Re: [PATCH] perf/core: Optimize event reschedule for a PMU
From: Namhyung Kim
Date: Tue Aug 06 2024 - 02:26:13 EST
Hi Mingwei,
On Mon, Aug 5, 2024 at 9:57 AM Mingwei Zhang <mizhang@xxxxxxxxxx> wrote:
>
> On Tue, Jul 30, 2024 at 12:19 PM Namhyung Kim <namhyung@xxxxxxxxxx> wrote:
> >
> > Current ctx_resched() reschedules every events in all PMUs in the
> > context even if it only needs to do it for a single event. This is the
> > case when it opens a new event or enables an existing one. What we
> > want is to reschedule events in the PMU only. Also perf_pmu_resched()
> > currently calls ctx_resched() without PMU information.
> >
> > Let's add __perf_pmu_resched() to do the work for the given PMU only.
> > The context time should be updated by ctx_sched_{out,in}(EVENT_TIME)
> > outside from it. And change the __pmu_ctx_sched_in() to be symmetrical
> > to the _sched_out() for its arguments so that it can be called easily
> > in the __perf_pmu_resched().
> >
> > Note that __perf_install_in_context() should call ctx_resched() for the
> > very first event in the context in order to set ctx->is_active. Later
> > events can be handled by __perf_pmu_resched().
> >
> > Care should be taken when it installs a task event for a PMU and
> > there's no CPU event for the PMU. __perf_pmu_resched() will ask the
> > CPU PMU context to schedule any events in it according to the group
> > info. But as the PMU context was not activated, it didn't set the
> > event context pointer. So I added new NULL checks in the
> > __pmu_ctx_sched_{in,out}.
> >
> > With this change I can get 4x speed up (but actually it's proportional
> > to the number of uncore PMU events) on a 2-socket Intel EMR machine in
> > opening and closing a perf event for the core PMU in a loop while there
> > are a bunch of uncore PMU events active on the CPU. The test code
> > (stress-pmu) follows below.
> >
> > Before)
> > # ./stress-pmu
> > delta: 0.087068 sec (870 usec/op)
>
> Hi Namhyung,
>
> I wonder how I could test the performance boost on the virtualized
> environment.
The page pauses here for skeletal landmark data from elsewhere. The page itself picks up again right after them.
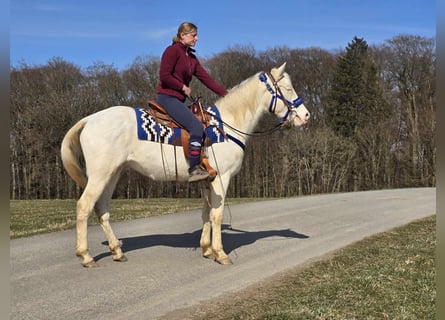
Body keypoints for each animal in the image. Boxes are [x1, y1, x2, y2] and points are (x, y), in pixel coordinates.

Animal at [59, 62, 308, 268]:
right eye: (287, 89)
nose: (305, 116)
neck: (225, 125)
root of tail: (90, 119)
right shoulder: (222, 177)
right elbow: (217, 215)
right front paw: (220, 253)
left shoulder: (208, 180)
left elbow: (206, 213)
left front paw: (207, 249)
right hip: (100, 175)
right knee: (84, 206)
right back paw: (86, 256)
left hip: (113, 174)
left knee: (102, 208)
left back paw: (117, 251)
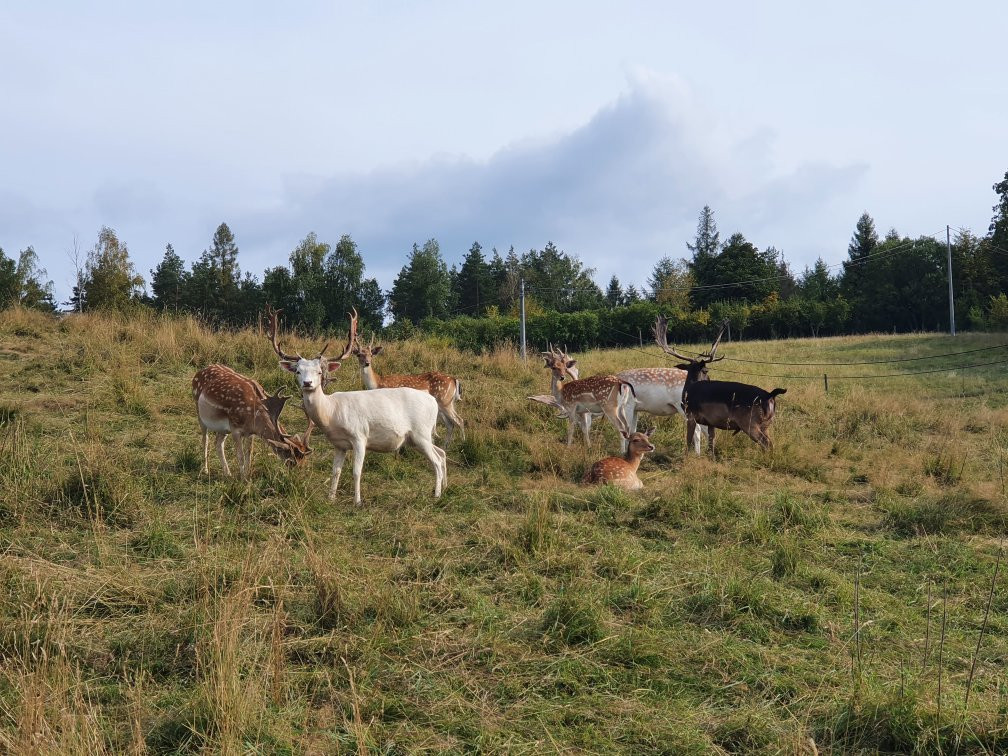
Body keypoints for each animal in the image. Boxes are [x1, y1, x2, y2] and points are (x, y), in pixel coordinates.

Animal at [266, 304, 447, 506]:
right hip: (417, 438)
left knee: (436, 460)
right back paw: (444, 488)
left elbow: (356, 471)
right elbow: (335, 471)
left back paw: (437, 494)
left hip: (421, 432)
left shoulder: (360, 436)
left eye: (320, 371)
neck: (332, 413)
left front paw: (358, 501)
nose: (307, 383)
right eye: (298, 371)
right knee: (441, 453)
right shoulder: (339, 444)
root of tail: (433, 402)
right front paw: (331, 498)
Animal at [653, 314, 786, 453]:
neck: (689, 388)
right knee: (770, 443)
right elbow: (711, 443)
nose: (709, 378)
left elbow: (689, 441)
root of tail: (770, 395)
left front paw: (687, 455)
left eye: (706, 370)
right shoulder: (711, 422)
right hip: (766, 424)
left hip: (750, 423)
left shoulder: (690, 415)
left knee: (767, 443)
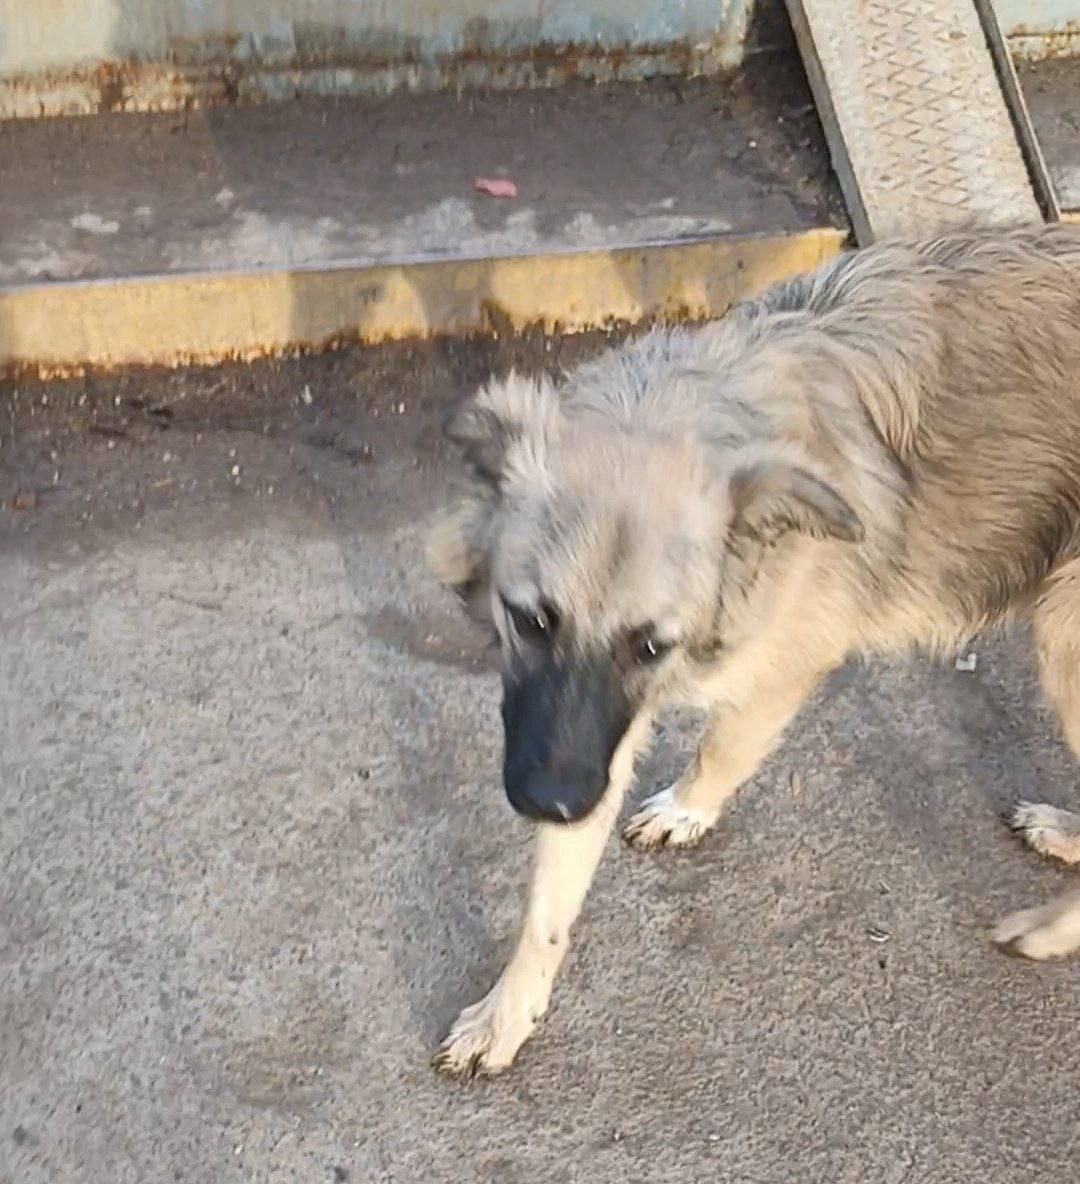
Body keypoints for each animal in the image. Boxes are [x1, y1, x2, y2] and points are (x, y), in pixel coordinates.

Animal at [427, 223, 1080, 1078]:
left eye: (649, 642)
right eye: (531, 620)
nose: (555, 803)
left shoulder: (775, 670)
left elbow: (723, 748)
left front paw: (689, 808)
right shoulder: (588, 730)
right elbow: (549, 905)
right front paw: (509, 1014)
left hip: (1064, 643)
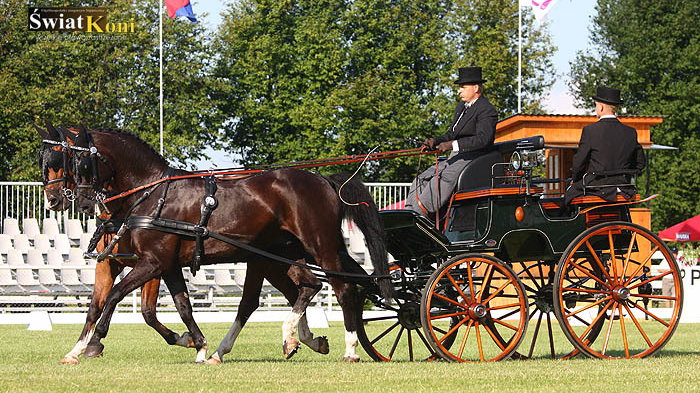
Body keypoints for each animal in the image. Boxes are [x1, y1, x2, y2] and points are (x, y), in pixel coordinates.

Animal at [66, 126, 394, 362]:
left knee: (343, 288)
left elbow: (114, 295)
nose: (83, 203)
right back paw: (287, 339)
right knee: (306, 287)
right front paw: (199, 346)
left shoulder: (152, 262)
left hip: (321, 247)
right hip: (285, 254)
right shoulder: (167, 266)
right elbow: (183, 306)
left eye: (82, 163)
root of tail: (323, 180)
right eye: (71, 164)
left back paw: (349, 348)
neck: (156, 194)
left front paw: (94, 343)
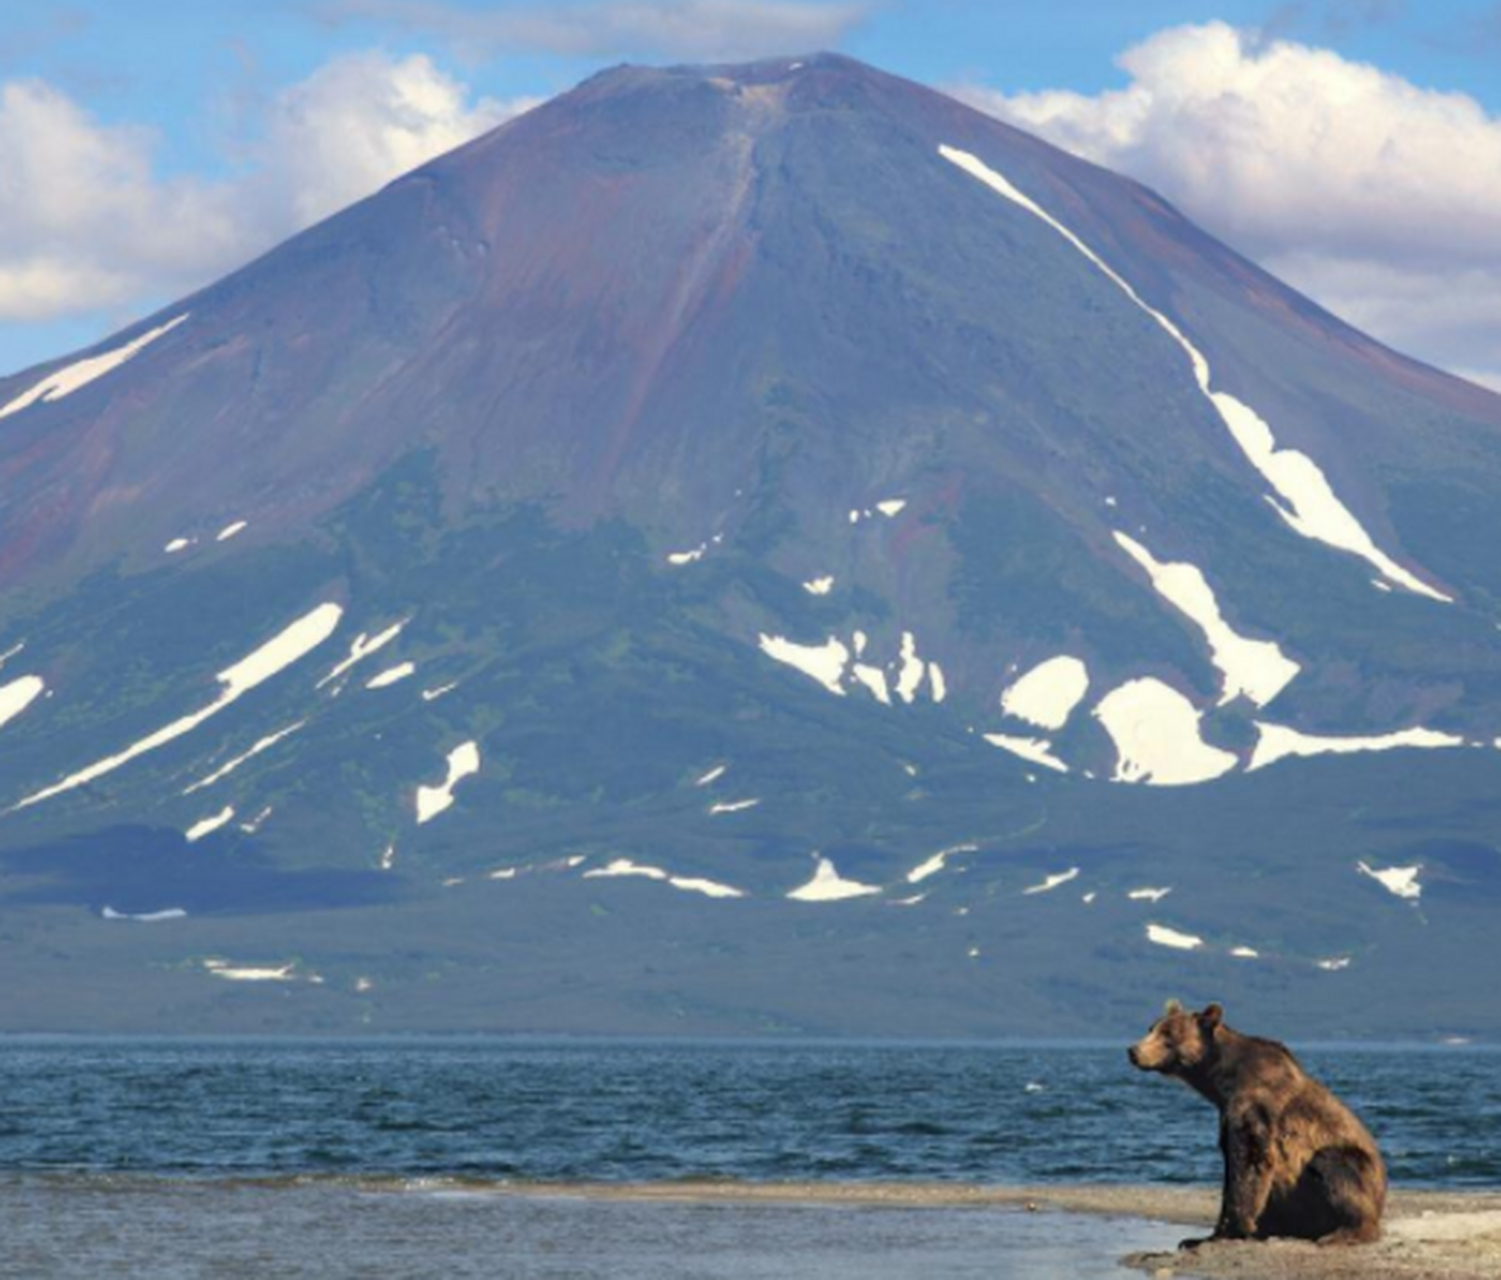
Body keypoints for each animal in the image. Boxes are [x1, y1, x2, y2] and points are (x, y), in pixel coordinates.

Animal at [1128, 996, 1380, 1248]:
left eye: (1168, 1033)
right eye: (1151, 1028)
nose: (1133, 1051)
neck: (1221, 1081)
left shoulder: (1255, 1104)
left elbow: (1249, 1159)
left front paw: (1229, 1231)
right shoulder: (1226, 1111)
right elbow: (1230, 1165)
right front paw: (1200, 1236)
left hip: (1355, 1169)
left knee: (1333, 1165)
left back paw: (1342, 1233)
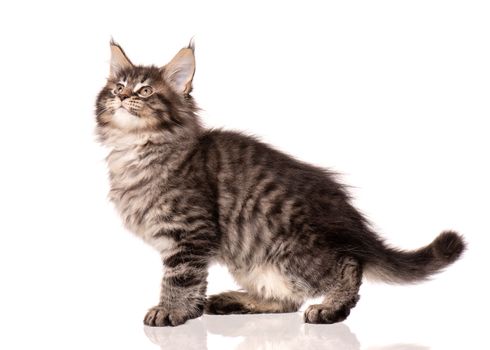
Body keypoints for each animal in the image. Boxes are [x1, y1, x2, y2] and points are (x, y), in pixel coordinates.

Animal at [94, 41, 466, 328]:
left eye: (145, 90)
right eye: (117, 88)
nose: (122, 97)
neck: (135, 148)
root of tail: (351, 221)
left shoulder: (192, 233)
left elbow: (181, 278)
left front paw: (171, 310)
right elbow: (194, 283)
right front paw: (190, 310)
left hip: (290, 248)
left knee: (347, 266)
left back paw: (331, 307)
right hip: (251, 259)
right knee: (288, 299)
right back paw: (234, 301)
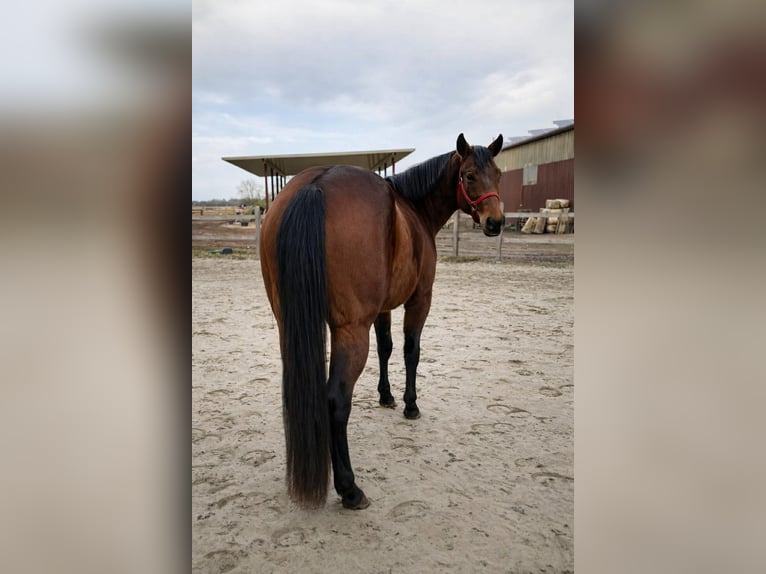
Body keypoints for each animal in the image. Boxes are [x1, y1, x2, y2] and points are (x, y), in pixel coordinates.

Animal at [259, 133, 504, 510]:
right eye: (469, 175)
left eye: (499, 174)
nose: (496, 222)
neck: (414, 210)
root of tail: (315, 185)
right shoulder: (420, 300)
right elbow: (410, 351)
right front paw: (410, 405)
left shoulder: (383, 309)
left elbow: (386, 349)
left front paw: (386, 396)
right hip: (351, 331)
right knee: (336, 400)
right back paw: (349, 488)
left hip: (288, 325)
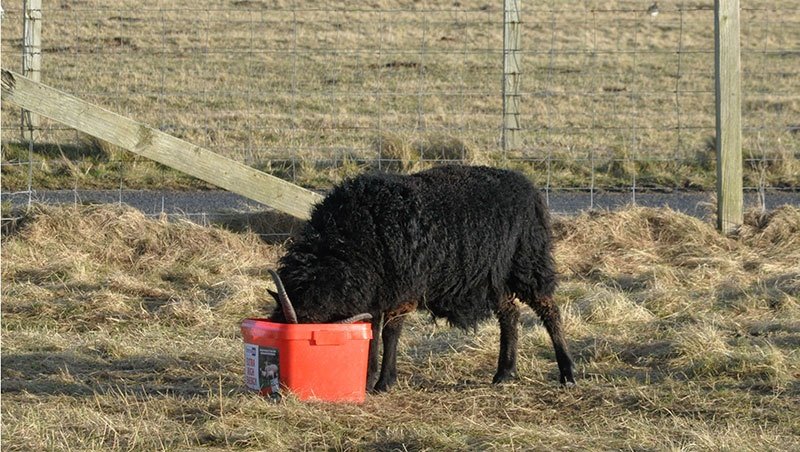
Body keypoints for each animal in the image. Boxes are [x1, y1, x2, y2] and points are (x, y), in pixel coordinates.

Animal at [268, 165, 576, 392]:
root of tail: (529, 187)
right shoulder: (377, 292)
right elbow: (373, 333)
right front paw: (367, 379)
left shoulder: (404, 288)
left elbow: (391, 332)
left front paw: (384, 383)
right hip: (493, 276)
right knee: (510, 315)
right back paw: (504, 373)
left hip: (527, 260)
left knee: (549, 310)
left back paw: (567, 373)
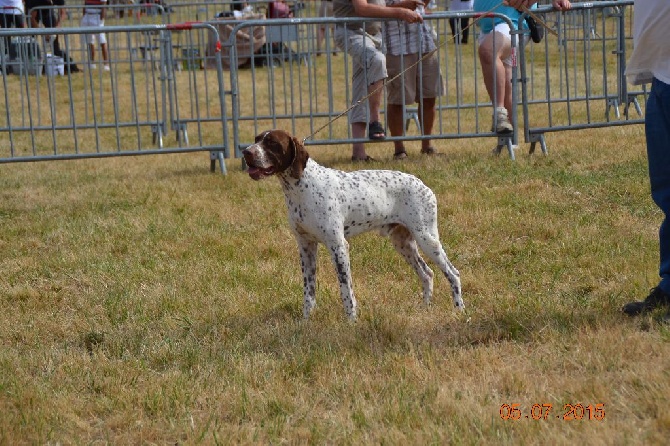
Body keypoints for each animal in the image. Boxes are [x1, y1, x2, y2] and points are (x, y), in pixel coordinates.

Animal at [244, 129, 464, 320]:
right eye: (256, 139)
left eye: (272, 143)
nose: (246, 152)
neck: (301, 187)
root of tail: (424, 185)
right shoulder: (306, 247)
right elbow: (309, 292)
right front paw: (306, 321)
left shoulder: (338, 246)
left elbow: (346, 290)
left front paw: (351, 321)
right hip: (403, 243)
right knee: (427, 274)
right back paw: (425, 307)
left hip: (427, 239)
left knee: (453, 273)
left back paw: (459, 309)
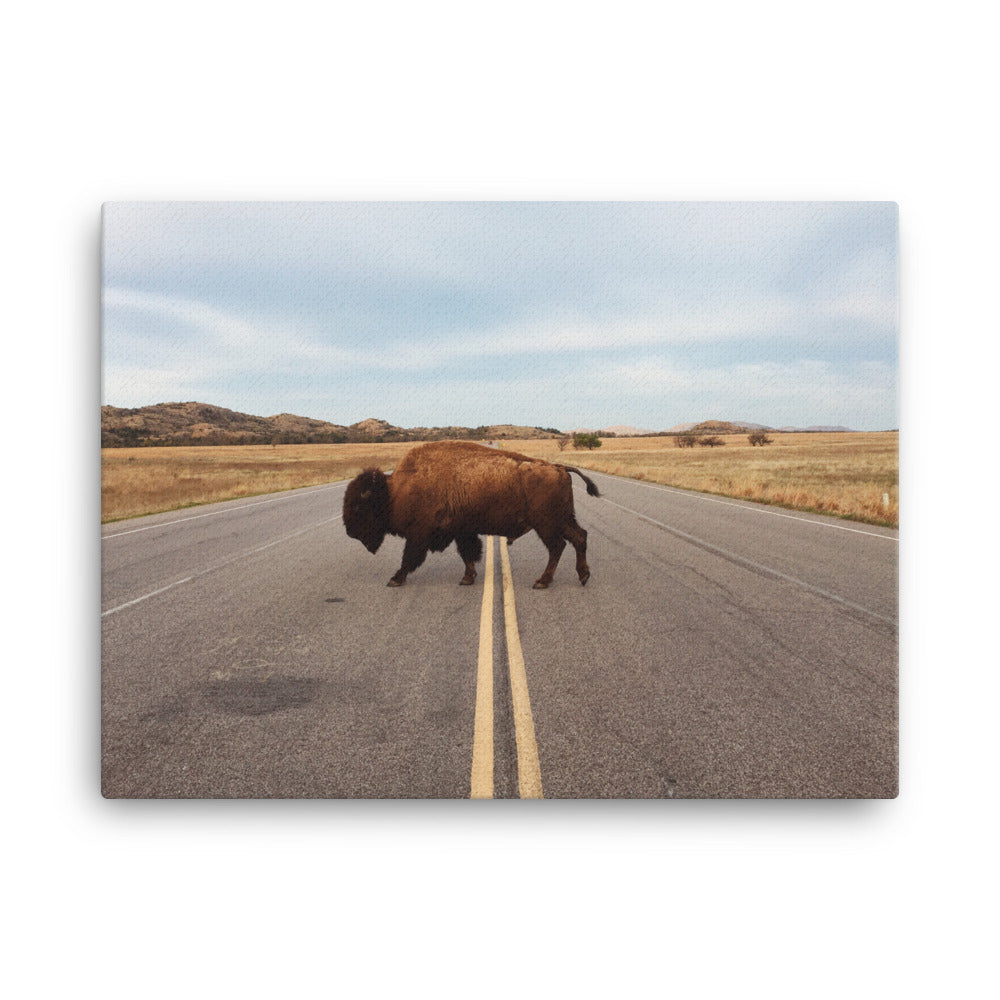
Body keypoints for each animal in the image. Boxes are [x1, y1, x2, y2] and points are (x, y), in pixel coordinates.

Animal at [342, 440, 600, 589]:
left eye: (357, 507)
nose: (349, 532)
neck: (394, 491)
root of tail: (558, 467)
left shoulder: (419, 535)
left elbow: (409, 559)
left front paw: (395, 579)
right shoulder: (460, 531)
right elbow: (467, 553)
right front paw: (468, 578)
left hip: (546, 524)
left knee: (557, 547)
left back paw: (542, 582)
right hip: (562, 520)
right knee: (579, 537)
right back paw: (583, 576)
So, I assume this will have a better performance by
> reducing the number of wrmsrs to event selectors and counters?
Right.
>
> I wonder if I need to run multiple instances of stress-pmu to increase
> the number of PMU context switches?
Yep, I think it'd work. Basically anything that opens more events in
different PMUs. But make sure the vcpu thread is running on the
affected CPU (60 in my test).
Thanks,
Namhyung